- [About this exercise]:
Retype the entries below word for word, and leave the pictures out of your copy.
*** Records for the exercise Section Begins ***
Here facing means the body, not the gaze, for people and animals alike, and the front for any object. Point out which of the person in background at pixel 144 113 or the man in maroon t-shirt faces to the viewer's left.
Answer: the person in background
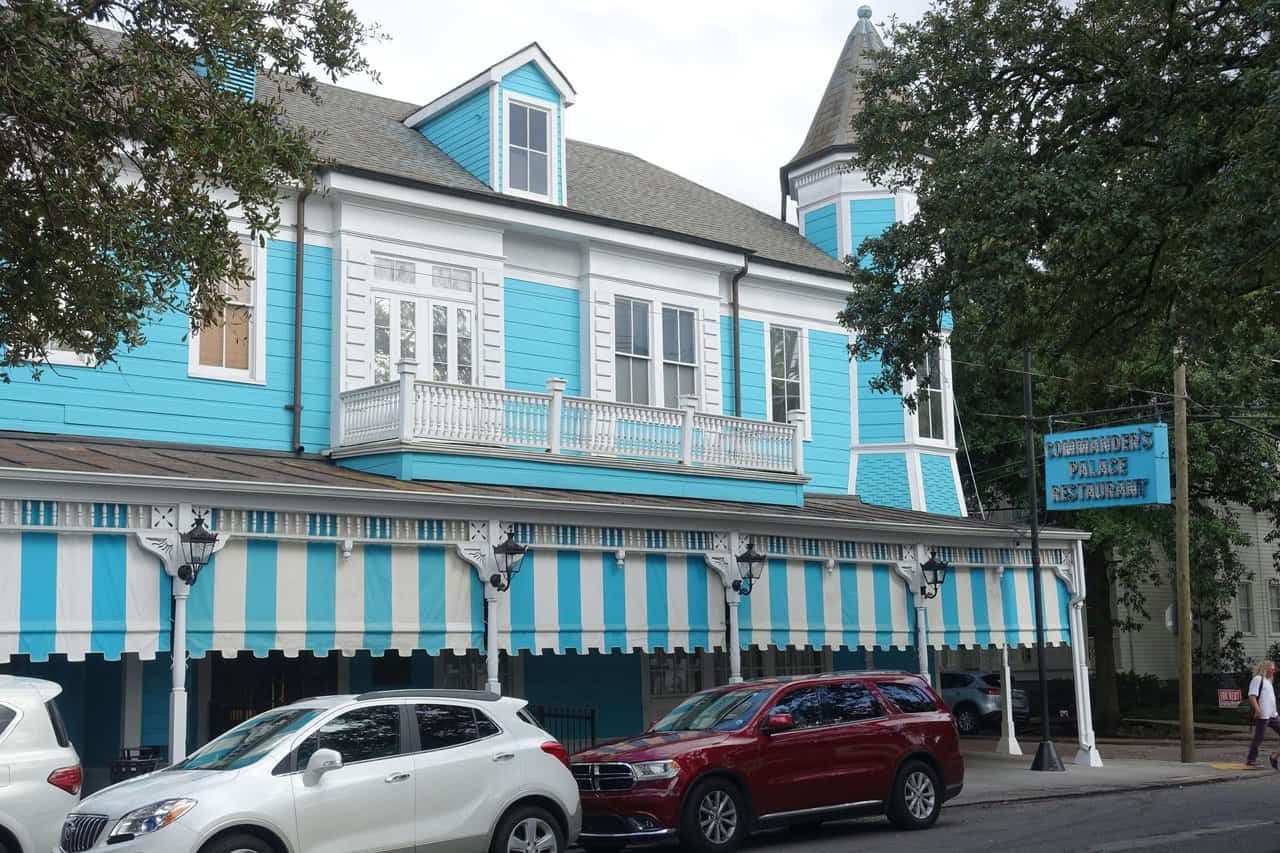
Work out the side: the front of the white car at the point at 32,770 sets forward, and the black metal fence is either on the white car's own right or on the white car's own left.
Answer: on the white car's own right

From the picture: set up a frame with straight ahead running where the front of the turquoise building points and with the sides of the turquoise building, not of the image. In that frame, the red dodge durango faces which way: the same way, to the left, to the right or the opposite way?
to the right

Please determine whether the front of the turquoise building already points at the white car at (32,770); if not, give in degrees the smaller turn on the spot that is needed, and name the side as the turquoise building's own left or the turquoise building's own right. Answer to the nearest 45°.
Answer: approximately 45° to the turquoise building's own right

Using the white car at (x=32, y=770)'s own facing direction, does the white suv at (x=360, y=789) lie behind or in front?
behind

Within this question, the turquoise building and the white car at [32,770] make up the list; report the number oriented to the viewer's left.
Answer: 1

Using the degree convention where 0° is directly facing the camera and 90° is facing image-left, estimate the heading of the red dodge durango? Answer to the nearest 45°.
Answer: approximately 45°

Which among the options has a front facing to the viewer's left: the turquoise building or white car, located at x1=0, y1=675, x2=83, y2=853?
the white car

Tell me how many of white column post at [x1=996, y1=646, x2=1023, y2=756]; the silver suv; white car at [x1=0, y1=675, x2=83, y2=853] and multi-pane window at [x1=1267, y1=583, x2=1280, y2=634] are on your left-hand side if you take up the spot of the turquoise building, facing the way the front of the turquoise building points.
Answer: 3

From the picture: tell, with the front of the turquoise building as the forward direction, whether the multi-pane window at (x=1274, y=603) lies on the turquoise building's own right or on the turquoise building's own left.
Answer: on the turquoise building's own left

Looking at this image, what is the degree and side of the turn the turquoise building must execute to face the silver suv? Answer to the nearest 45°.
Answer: approximately 90° to its left
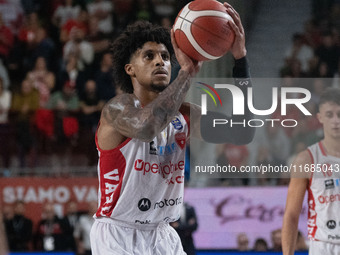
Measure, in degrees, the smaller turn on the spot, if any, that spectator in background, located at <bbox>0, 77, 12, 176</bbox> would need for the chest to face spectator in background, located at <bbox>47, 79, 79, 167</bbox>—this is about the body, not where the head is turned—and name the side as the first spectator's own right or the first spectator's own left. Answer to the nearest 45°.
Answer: approximately 90° to the first spectator's own left

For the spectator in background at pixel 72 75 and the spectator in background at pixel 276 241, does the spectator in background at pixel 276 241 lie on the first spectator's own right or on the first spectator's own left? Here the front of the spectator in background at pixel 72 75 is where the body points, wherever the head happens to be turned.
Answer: on the first spectator's own left

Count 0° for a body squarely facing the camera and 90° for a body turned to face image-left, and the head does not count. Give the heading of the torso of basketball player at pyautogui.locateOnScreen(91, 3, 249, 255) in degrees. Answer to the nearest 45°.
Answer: approximately 315°

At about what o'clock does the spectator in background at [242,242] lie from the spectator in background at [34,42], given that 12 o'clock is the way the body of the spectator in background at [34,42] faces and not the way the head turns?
the spectator in background at [242,242] is roughly at 11 o'clock from the spectator in background at [34,42].

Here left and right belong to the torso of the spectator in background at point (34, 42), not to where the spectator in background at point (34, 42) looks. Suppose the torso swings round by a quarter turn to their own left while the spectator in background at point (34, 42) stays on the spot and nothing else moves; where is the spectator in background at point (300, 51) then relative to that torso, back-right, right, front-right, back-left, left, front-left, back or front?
front-right
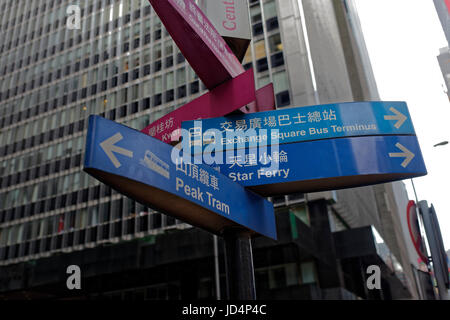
*** Records for the exercise Section Ends ***
- [Your response]:
Here facing means the body, not the gaze, for people and animals alike, and the front for any object. Point out which of the person in background at pixel 144 113 or the man in maroon t-shirt faces to the viewer's left.
Answer: the person in background
Work out the side: the front of the white car at the point at 32,770 sets forward, and the black metal fence is either on the white car's own right or on the white car's own left.
Answer: on the white car's own right

From the picture: set up a frame with straight ahead running where the front of the turquoise building points and with the sides of the turquoise building, not of the image. In that frame, the red dodge durango faces which way: the same way, to the left, to the right or the opposite way?
to the right

Please determine whether the front of the turquoise building already points at the white car at (32,770); if not, give in degrees the smaller turn on the spot that is needed, and name the side as the turquoise building's own left or the turquoise building's own right. Answer to the nearest 45°.
Answer: approximately 45° to the turquoise building's own right

Using the white car at (x=32, y=770)'s own facing direction, does the white suv at (x=360, y=789) lie behind or in front?
behind

Within this question, the turquoise building and the white car at [32,770] make up the list; report the number oriented to the viewer's left.
Answer: 1

Using the degree convention where 0° is directly facing the camera and 90° is facing image-left, estimate the heading of the red dodge durango? Answer to the nearest 45°.
Answer: approximately 45°

Which among the options has a front facing to the viewer's left: the turquoise building or white car, located at x1=0, y1=675, x2=83, y2=853?
the white car

Tell me how many of white column post at [x1=996, y1=646, x2=1023, y2=756]; the silver suv; white car at [x1=0, y1=675, x2=83, y2=853] and multi-pane window at [x1=1267, y1=583, x2=1280, y2=634] are on your left-hand side if you take up the spot of the turquoise building, facing the way the front of the turquoise building points.
Answer: 3

From the picture: tell, with the front of the turquoise building as the forward direction, whether the multi-pane window at (x=1274, y=603) lies on the turquoise building's own right or on the turquoise building's own left.
Answer: on the turquoise building's own left

Looking at this image, what is the degree and side of the turn the turquoise building must execute to face the silver suv? Answer to the nearest 45°.
Answer: approximately 90° to its left
Measure, in degrees, the smaller turn on the spot, if any, that spectator in background, located at <bbox>0, 77, 12, 176</bbox> would need for the chest to face spectator in background, located at <bbox>47, 79, 79, 167</bbox>—this is about the body, not where the head is turned—and name the side as the first spectator's own right or the first spectator's own left. Answer to the nearest 45°.
Answer: approximately 90° to the first spectator's own left

For the spectator in background at pixel 72 75 and the spectator in background at pixel 276 241, does the spectator in background at pixel 276 241 lie on the first spectator's own right or on the first spectator's own left? Here the front of the spectator in background at pixel 72 75 is where the body points, wherever the head happens to be turned.
Answer: on the first spectator's own left

Count 0° for a body squarely facing the camera and 90° for a body turned to face image-left, and the head does not count. Give the heading of the torso of basketball player at pyautogui.locateOnScreen(91, 3, 249, 255) in degrees. Answer to the nearest 45°.
Answer: approximately 315°

At about what o'clock does the spectator in background at [242,242] lie from the spectator in background at [34,42], given that 12 o'clock is the way the body of the spectator in background at [34,42] faces and not the way the head turns?
the spectator in background at [242,242] is roughly at 11 o'clock from the spectator in background at [34,42].

Here left and right belong to the torso of the spectator in background at point (34, 42), not to where the spectator in background at point (34, 42) looks. Suppose the torso swings round by a quarter turn to their own left while the spectator in background at point (34, 42) stays on the spot and nothing else moves; where is the spectator in background at point (300, 51) then relative to that torso, back-right, right, front-right, back-left, left, front-left, back or front?
front-right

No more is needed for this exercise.